分析する文章 —
---------------
店舗数が大激減の「金の蔵」。コロナ前から苦戦する運営元の台所事情
チカラめし、大減速の原因は?
当時、居酒屋をメインに展開していた同社は新規事業の一環として2011年に東京チカラめしの1号店をオープンさせました。それまでになかった焼き牛丼専門店は注目を浴び、2013/6期末時点で130店舗にのぼります。しかし翌2014/6期には21店舗まで減少してしまいました。炊いた汁を載せるだけの牛丼に対し、東京チカラめしの牛丼は焼く必要があります。
大失速の原因は、調理時間が長いため回転率が低下してしまうほか、従業員に焼く作業を習得させるのが難しく、人手不足になったことといわれています。いずれにせよ東京チカラめしの失敗は同社の業績を大きく悪化させ、売上高は2013/6期末の257億円から2014/6期末には194億円へと減少してしまいました。
コロナ禍以前から店舗数は減少傾向
金の蔵は2014/6期末に73店舗を展開し、2018/6期末でも70店舗を維持するなど安定していましたが、2018/12には63店舗、コロナ禍以前の2019/12には57店舗まで減少しました。同社は絞り込みで採算性をあげると公表していましたが、金の蔵が飽きられてしまったのは言うまでもありません。
---------------
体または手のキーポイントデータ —

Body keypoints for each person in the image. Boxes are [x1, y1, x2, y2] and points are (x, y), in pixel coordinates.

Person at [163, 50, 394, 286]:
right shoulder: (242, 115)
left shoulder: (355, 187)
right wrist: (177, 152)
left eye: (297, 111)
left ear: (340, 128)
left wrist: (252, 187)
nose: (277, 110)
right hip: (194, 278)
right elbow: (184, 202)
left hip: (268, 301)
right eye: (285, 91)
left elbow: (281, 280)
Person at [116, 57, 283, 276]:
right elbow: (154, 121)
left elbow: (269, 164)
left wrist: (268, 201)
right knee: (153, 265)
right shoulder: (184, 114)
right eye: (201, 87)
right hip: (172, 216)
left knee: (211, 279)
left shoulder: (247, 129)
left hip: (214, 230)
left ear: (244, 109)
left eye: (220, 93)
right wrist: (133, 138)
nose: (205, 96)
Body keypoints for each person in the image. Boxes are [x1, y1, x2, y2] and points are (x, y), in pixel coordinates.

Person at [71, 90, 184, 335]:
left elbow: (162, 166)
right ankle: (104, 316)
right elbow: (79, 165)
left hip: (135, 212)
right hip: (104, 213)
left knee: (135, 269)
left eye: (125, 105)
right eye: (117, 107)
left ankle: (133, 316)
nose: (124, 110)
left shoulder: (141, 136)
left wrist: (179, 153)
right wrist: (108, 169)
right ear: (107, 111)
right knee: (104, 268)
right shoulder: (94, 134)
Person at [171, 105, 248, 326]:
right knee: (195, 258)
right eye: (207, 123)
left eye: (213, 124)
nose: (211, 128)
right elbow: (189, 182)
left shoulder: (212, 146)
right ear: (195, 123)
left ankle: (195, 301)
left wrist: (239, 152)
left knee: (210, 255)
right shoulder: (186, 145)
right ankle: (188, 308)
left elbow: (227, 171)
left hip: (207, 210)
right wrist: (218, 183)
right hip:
---------------
やること —
(1) チカラめしと金の蔵についての文章によると、2013/6期末時点で東京チカラめしは何店舗ありましたか。
(2) チカラめしと金の蔵についての文章を、最後の文のあとから書き進めてください。
これらの記録は文章とは関係ありません。

回答 —
(1) 130店舗です。

(2)
あくまでも安く飲むための居酒屋であり、何かしらのヒキがあるチェーンではありませんでした。そして、コロナ禍の2020/6期は40店舗も閉店し、これが同社の大幅減収へとつながりました。繁華街に積極的に出店していたため店舗の賃料が高く、客数減少に耐えられなかったようです。
まとめると、三光マーケティングフーズは東京チカラめしの失敗でピークから減収に転じ、近年は金の蔵が伸びず、じりじりと業績が悪化。そんなタイミングでコロナの打撃を受け、業績が大幅に悪化してしまいました。
同社の株価は2004~2006年に2500円を超えるピークを記録しましたが、2012~2018年はおおむね1000円弱を推移していました。しかし2019/6期の低迷とコロナ禍が影響し、現在では200円台の低位株となっています。